* Required action
The lines below, beginning at the one that contains "micrograph of human" and ending at the last, are to be retyped exactly.

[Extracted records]
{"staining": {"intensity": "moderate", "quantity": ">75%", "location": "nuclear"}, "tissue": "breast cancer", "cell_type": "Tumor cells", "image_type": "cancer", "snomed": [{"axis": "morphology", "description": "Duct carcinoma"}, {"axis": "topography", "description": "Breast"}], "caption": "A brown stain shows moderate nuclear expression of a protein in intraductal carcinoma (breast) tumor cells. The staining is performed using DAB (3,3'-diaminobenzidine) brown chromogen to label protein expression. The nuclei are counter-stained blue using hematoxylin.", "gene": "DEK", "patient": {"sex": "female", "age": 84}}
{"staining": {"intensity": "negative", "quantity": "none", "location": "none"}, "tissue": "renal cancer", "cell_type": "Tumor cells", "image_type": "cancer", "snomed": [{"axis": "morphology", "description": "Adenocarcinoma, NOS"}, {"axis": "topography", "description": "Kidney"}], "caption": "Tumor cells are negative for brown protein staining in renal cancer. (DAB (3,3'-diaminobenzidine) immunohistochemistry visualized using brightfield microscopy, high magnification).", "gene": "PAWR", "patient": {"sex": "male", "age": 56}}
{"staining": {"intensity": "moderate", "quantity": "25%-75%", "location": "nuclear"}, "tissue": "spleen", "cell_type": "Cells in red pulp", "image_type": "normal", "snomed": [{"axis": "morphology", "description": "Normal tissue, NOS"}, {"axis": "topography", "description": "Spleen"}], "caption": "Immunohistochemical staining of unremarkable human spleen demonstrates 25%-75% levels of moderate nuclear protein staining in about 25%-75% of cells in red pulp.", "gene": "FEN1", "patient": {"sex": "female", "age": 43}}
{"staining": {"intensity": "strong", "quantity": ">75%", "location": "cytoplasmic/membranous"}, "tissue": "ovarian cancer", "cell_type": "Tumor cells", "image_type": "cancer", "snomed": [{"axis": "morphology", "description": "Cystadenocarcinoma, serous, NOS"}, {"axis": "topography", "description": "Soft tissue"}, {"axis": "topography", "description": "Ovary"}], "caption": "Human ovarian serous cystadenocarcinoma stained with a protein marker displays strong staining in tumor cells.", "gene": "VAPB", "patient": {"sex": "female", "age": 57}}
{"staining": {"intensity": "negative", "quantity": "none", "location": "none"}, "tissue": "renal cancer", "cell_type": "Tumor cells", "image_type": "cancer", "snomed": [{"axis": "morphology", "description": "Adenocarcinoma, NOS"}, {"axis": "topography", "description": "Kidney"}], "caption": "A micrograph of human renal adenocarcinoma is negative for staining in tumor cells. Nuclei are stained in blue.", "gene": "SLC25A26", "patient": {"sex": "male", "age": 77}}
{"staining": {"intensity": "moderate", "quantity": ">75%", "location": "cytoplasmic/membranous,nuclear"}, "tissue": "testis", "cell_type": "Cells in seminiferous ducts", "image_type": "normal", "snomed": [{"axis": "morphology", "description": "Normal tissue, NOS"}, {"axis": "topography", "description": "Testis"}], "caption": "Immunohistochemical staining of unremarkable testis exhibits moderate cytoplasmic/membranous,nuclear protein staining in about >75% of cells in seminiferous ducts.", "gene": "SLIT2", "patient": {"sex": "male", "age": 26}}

* Reply
{"staining": {"intensity": "negative", "quantity": "none", "location": "none"}, "tissue": "renal cancer", "cell_type": "Tumor cells", "image_type": "cancer", "snomed": [{"axis": "morphology", "description": "Adenocarcinoma, NOS"}, {"axis": "topography", "description": "Kidney"}], "caption": "A micrograph of human renal adenocarcinoma is negative for staining in tumor cells. Nuclei are stained in blue.", "gene": "SLC25A26", "patient": {"sex": "male", "age": 77}}
{"staining": {"intensity": "moderate", "quantity": ">75%", "location": "cytoplasmic/membranous,nuclear"}, "tissue": "testis", "cell_type": "Cells in seminiferous ducts", "image_type": "normal", "snomed": [{"axis": "morphology", "description": "Normal tissue, NOS"}, {"axis": "topography", "description": "Testis"}], "caption": "Immunohistochemical staining of unremarkable testis exhibits moderate cytoplasmic/membranous,nuclear protein staining in about >75% of cells in seminiferous ducts.", "gene": "SLIT2", "patient": {"sex": "male", "age": 26}}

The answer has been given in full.